Activity
Sum up the following text about Powerhouse Science Center's Facebook page in two sentences.

It took about a week for Powerhouse Science Center’s Facebook page to be up and running again after Facebook suspended it on Feb. 17, hours before a final presentation on COVID-19, vaccines, pediatric health and misinformation. Powerhouse Executive Director Jeff Susor said Facebook would only say the nonprofit was reported for “violating community standards.” This means spreading misinformation about COVID-19.
Powerhouse offers a lot of programs and the world is normally pretty quiet, Susor said. But the announced presentation got the attention of a small, vocal minority that filled Susor’s inbox with a large handful of pointed emails, accusing him and his staff members of not understanding science and jeopardizing children’s health.
The running theme was that Powerhouse only paid attention to the science it liked and, according to Susor, “cherry-picking the science that reinforces the government’s narrative on COVID-19 and children.”

Supplied material
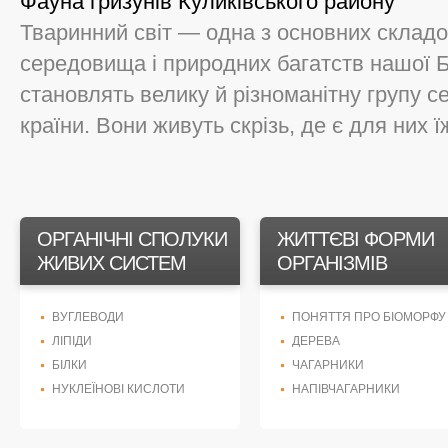
Фауна гризунів Куликівського району
Тваринний світ — одна з основних склад
середовища і природних багатств нашої Б
становлять велику й різноманітну групу с
країни. Вони живуть скрізь, де є для них їж
ОРГАНІЧНІ СПОЛУКИ
ЖИТТЄВІ ФОРМИ
ЖИВИХ СИСТЕМ
ОРГАНІЗМІВ
ВУГЛЕВОДИ
ПОНЯТТЯ ПРО БІОМОРФУ
ЛІПІДИ
ДЕРЕВА
БІЛКИ
ЧАГАРНИКИ
НУКЛЕЇНОВІ КИСЛОТИ
НАПІВЧАГАРНИКИ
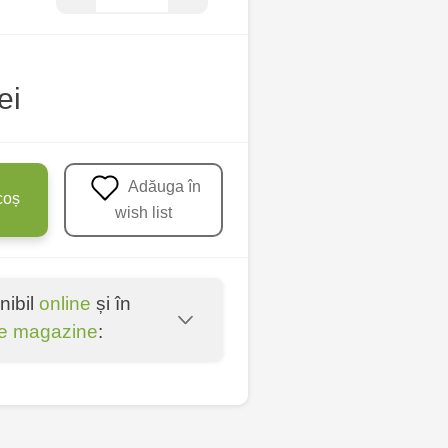
ei
Adăuga în
coș
wish list
nibil
online
și în
e magazine
:
entru - bd. Cantemir,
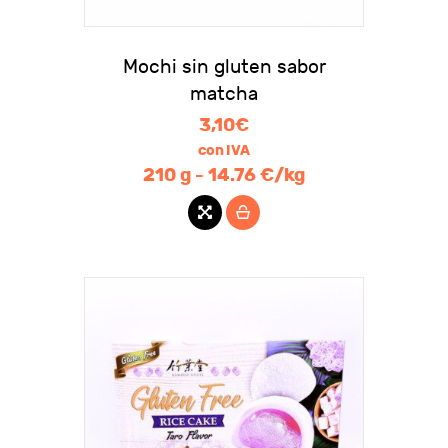
Mochi sin gluten sabor
matcha
3,10
€
con IVA
210 g - 14.76 €/kg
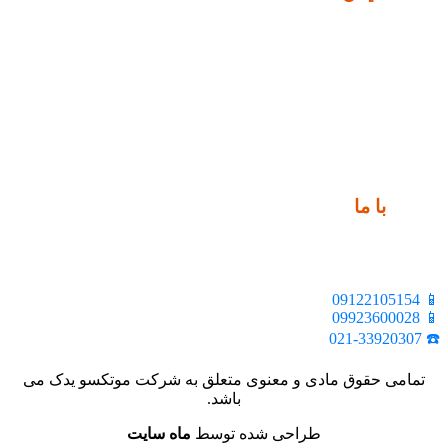
ارتباط
با ما
📍 تهران، خیابان ملت، بالاتر از اکباتان، بن بست هنر، ساختمان
بیستون، پلاک 2، واحد 10
📱 09122105154
📱 09923600028
☎️ 021-33920307
تمامی حقوق مادی و معنوی متعلق به شرکت موتکسو یدک می
باشد.
طراحی شده توسط
ماه سایت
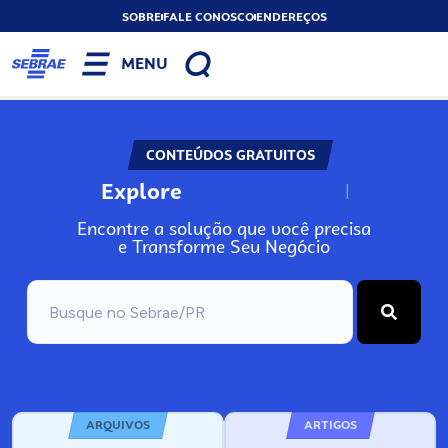
SOBRE
FALE CONOSCO
ENDEREÇOS
MENU
CONTEÚDOS GRATUITOS
Explore
N
o
s
s
o
s
A
Encontre a solução que você precisa
e Transforme Seu Negócio
ARQUIVOS
ARTIGOS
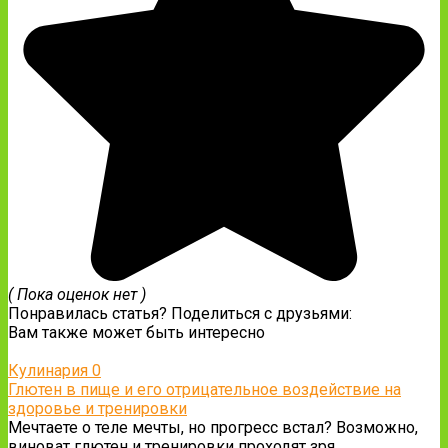
( Пока оценок нет )
Понравилась статья? Поделиться с друзьями:
Вам также может быть интересно
Кулинария
0
Глютен в пище и его отрицательное воздействие на
здоровье и тренировки
Мечтаете о теле мечты, но прогресс встал? Возможно,
виноват глютен и тренировки проходят зря.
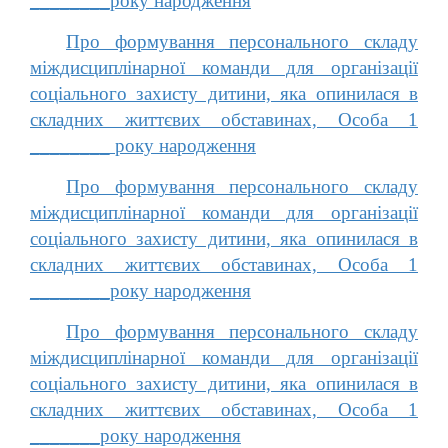
________року народження
Про формування персонального складу
міждисциплінарної команди для організації
соціального захисту дитини, яка опинилася в
складних життєвих обставинах, Особа 1
________ року народження
Про формування персонального складу
міждисциплінарної команди для організації
соціального захисту дитини, яка опинилася в
складних життєвих обставинах, Особа 1
________року народження
Про формування персонального складу
міждисциплінарної команди для організації
соціального захисту дитини, яка опинилася в
складних життєвих обставинах, Особа 1
_______року народження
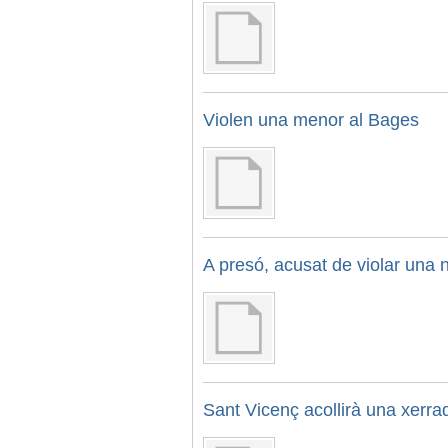
Violen una menor al Bages
A presó, acusat de violar una 
Sant Vicenç acollirà una xerrad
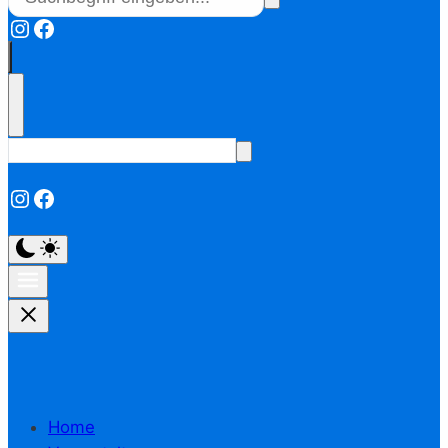
Instagram
Facebook
Instagram
Facebook
Home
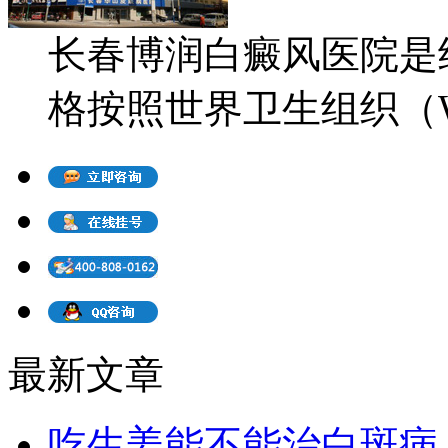
长春博润白癜风医院是
格按照世界卫生组织（WH
最新文章
吃生姜能不能治白斑病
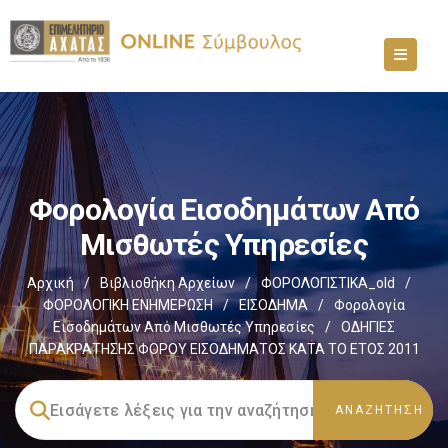
Φορολογία Εισοδημάτων Από
Μισθωτές Υπηρεσίες
Αρχική
/
Βιβλιοθήκη Αρχείων
/
ΦΟΡΟΛΟΓΙΣΤΙΚΑ_old
/
ΦΟΡΟΛΟΓΙΚΗ ΕΝΗΜΕΡΩΣΗ
/
ΕΙΣΟΔΗΜΑ
/
Φορολογία
Εισοδημάτων Από Μισθωτές Υπηρεσίες
/
ΟΔΗΓΙΕΣ
ΠΑΡΑΚΡΑΤΗΣΗΣ ΦΟΡΟΥ ΕΙΣΟΔΗΜΑΤΟΣ ΚΑΤΑ ΤΟ ΕΤΟΣ 2011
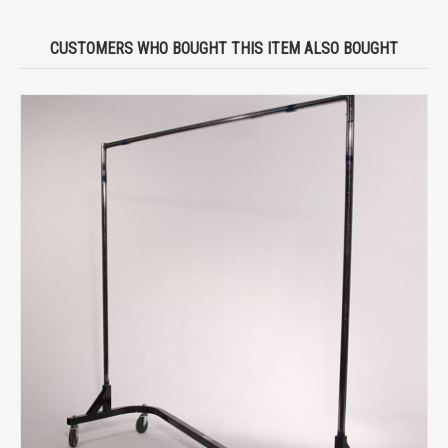
CUSTOMERS WHO BOUGHT THIS ITEM ALSO BOUGHT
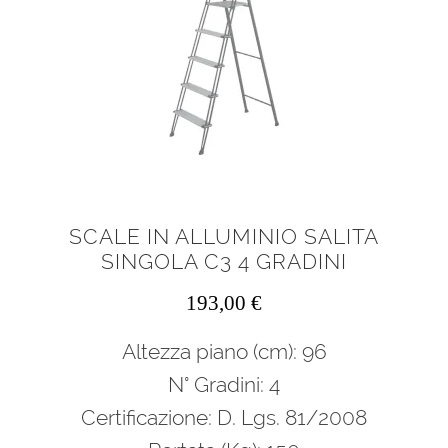
SCALE IN ALLUMINIO SALITA
SINGOLA C3 4 GRADINI
193,00
€
Altezza piano (cm): 96
N° Gradini: 4
Certificazione: D. Lgs. 81/2008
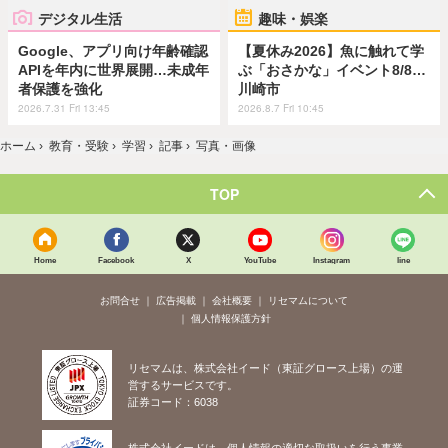
デジタル生活
趣味・娯楽
Google、アプリ向け年齢確認
【夏休み2026】魚に触れて学
APIを年内に世界展開…未成年
ぶ「おさかな」イベント8/8…
者保護を強化
川崎市
2026.7.31 Fri 13:45
2026.8.7 Fri 10:45
ホーム
›
教育・受験
›
学習
›
記事
›
写真・画像
TOP
Home
Facebook
X
YouTube
Instagram
line
お問合せ
広告掲載
会社概要
リセマムについて
個人情報保護方針
リセマムは、株式会社イード（東証グロース上場）の運
営するサービスです。
証券コード：6038
株式会社イードは、個人情報の適切な取扱いを行う事業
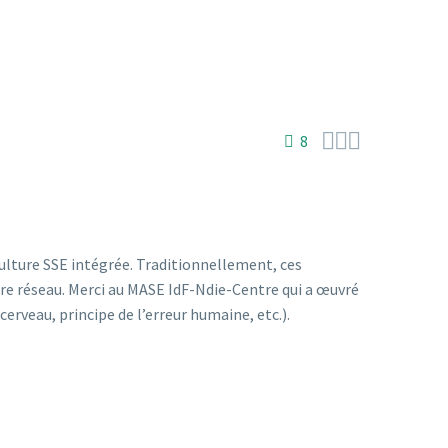



8
ulture SSE intégrée. Traditionnellement, ces
re réseau. Merci au MASE IdF-Ndie-Centre qui a œuvré
rveau, principe de l’erreur humaine, etc.).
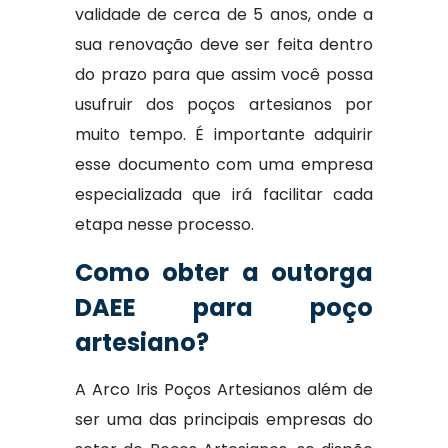
validade de cerca de 5 anos, onde a
sua renovação deve ser feita dentro
do prazo para que assim você possa
usufruir dos poços artesianos por
muito tempo. É importante adquirir
esse documento com uma empresa
especializada que irá facilitar cada
etapa nesse processo.
Como obter a outorga
DAEE para poço
artesiano?
A Arco Iris Poços Artesianos além de
ser uma das principais empresas do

Answer to the problem
Facebook suspended Powerhouse Science Center's Facebook page on Feb. 17, hours before a final presentation on COVID-19, vaccines, pediatric health and misinformation, and the page took about a week to come back. Executive Director Jeff Susor said the announced presentation drew a small, vocal minority who sent him pointed emails accusing the staff of not understanding science, jeopardizing children's health and cherry-picking science that reinforces the government's narrative.